Derek is speaking here about how the effort is vanishing in the public eye. But if you're someone doing research on a drug target, these sorts of failures are going to be visible to you when you do searches for previous attempts or approaches at the problem, at least if they advance as far as initial clinical trials.


I was thinking similar thoughts. I imagine a lot of efforts are duplicated in all industries. New players have to make many of the same mistakes established players made, and this is part of the barrier to entry.

Someone could potentially make a killing managing a marketplace for buying and selling failed industrial results. We learn from mistakes. If it were cheaper to learn from others’ mistakes than make them anew, this could have huge benefits for everyone. But it would have to be very enticing for the established players.


A drug failing doesn't mean a company can't do work improving it or building on top of it


I know some people who work with mice models of fibrosis (but in a COPD disease context). They work extremely hard and produce mammoth amounts of experimental data. They could always do with more funding and more manpower, but I feel good that at least some of the people working on these diseases are exactly who you would hope would be.


I don't know enough about the area to be able to interpret this seemingly rather important sentence:

> word has just come out that the study has been terminated with only about a third of its patients enrolled.
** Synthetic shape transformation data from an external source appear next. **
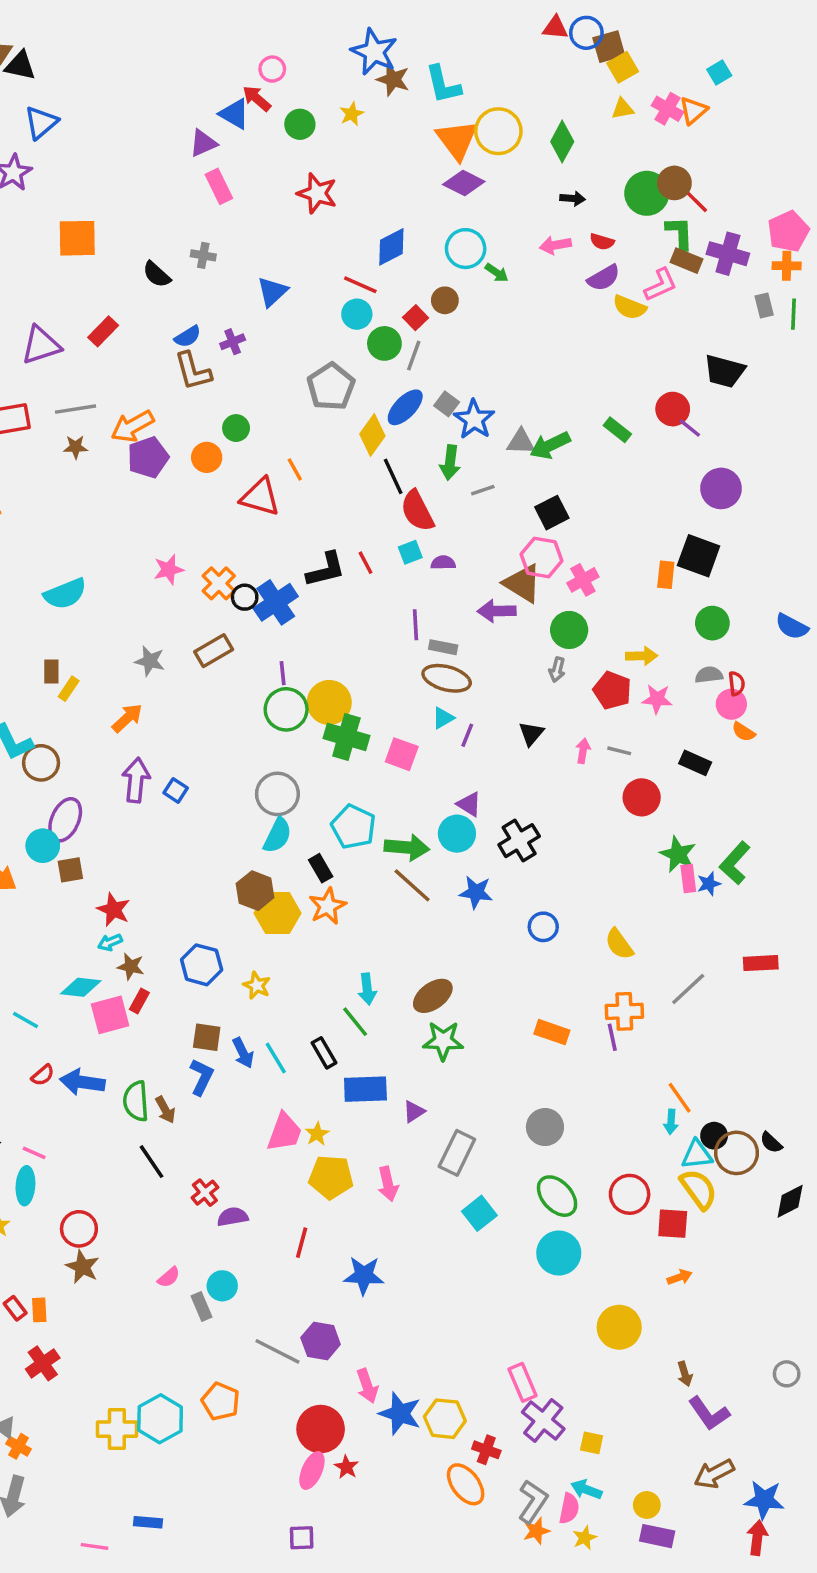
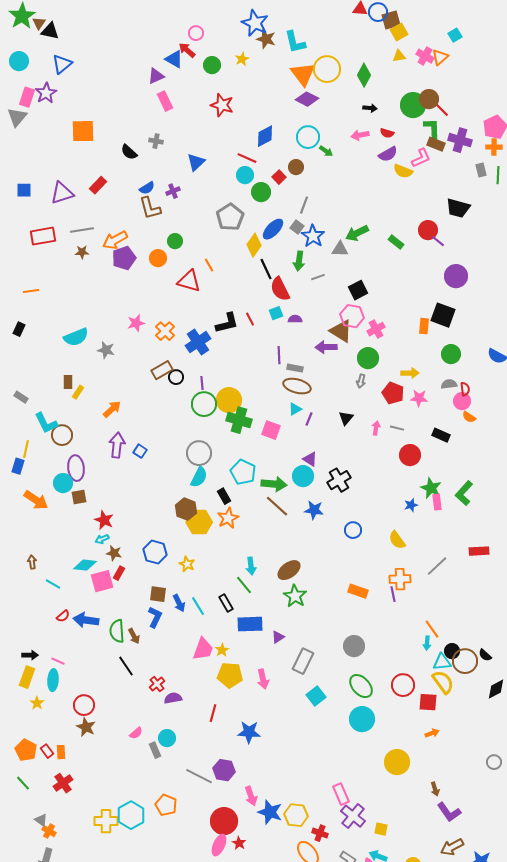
gray line: (414, 356) -> (304, 205), moved
green arrow: (550, 445) -> (357, 233), moved
black circle: (245, 597) -> (176, 377), moved
gray star: (150, 661) -> (106, 350), moved
purple ellipse: (65, 820) -> (76, 468), turned -30
blue star: (709, 884) -> (411, 505), moved
green star: (443, 1041) -> (295, 596), turned 30
gray circle: (787, 1374) -> (494, 762), moved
Was the study terminated because they couldn't find sufficient guinea-pigs? Or was the study terminated for other reasons before recuitment was complete?
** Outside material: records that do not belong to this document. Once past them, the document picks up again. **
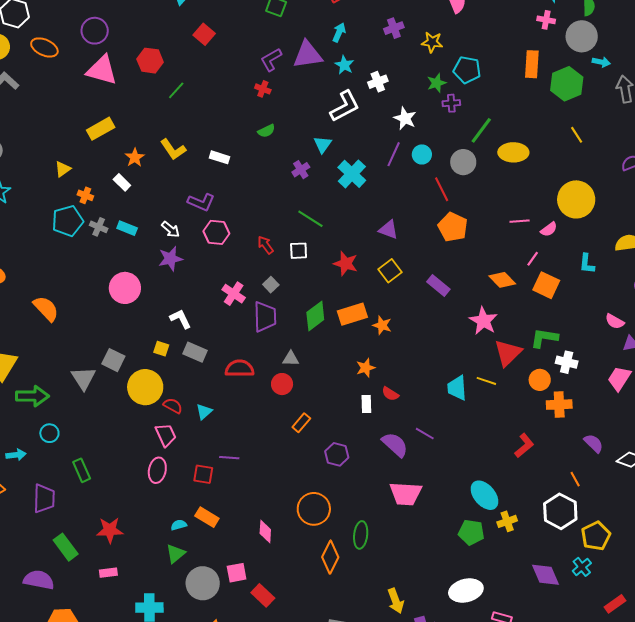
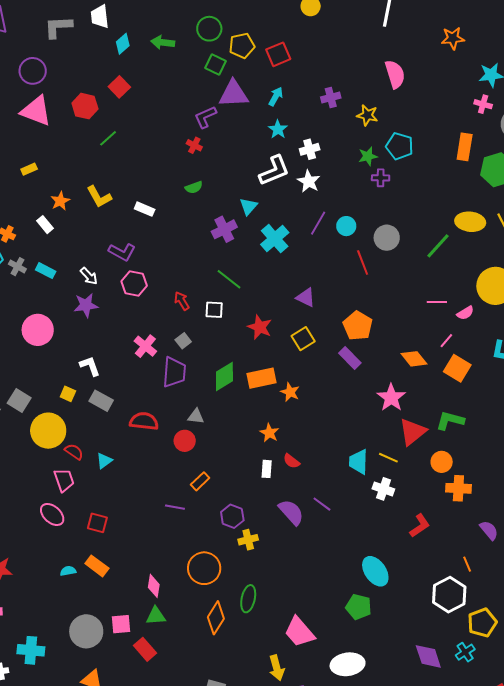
red square: (204, 34) -> (119, 87), moved
purple triangle: (308, 55) -> (234, 94), moved
white star: (405, 118) -> (309, 181), moved
yellow rectangle: (101, 129) -> (29, 169), size x0.6
green line: (481, 130) -> (438, 246), moved
yellow ellipse: (513, 152) -> (470, 222), moved
purple cross: (301, 170) -> (224, 229), size x1.4
orange pentagon: (453, 227) -> (358, 326), moved
white cross: (567, 362) -> (383, 489), moved
orange star: (366, 368) -> (269, 433), turned -30
purple line: (229, 458) -> (175, 507), moved
pink ellipse: (157, 470) -> (52, 514), turned -65
pink trapezoid: (406, 494) -> (299, 632), moved, turned 40
yellow cross: (507, 521) -> (248, 540), moved
green triangle: (175, 554) -> (156, 616), moved, turned 30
Well, the title of the linked article is "Biogen axes phase 2 study of lung-scarring med due to 'safety concerns'"


There can be a lot of reasons why a study is terminated before they hit full enrollment.

They might be looking for very specific types of patients that are just really hard to find.

Or, there may be plenty of patients out there, but the consensus is that the likelihood of the drug working is so low that doctors are recommending to patients they don’t enroll.

I’m guessing it’s the 2nd and it’s just another nail in the coffin for this program as clinical trial delays add a ton of costs.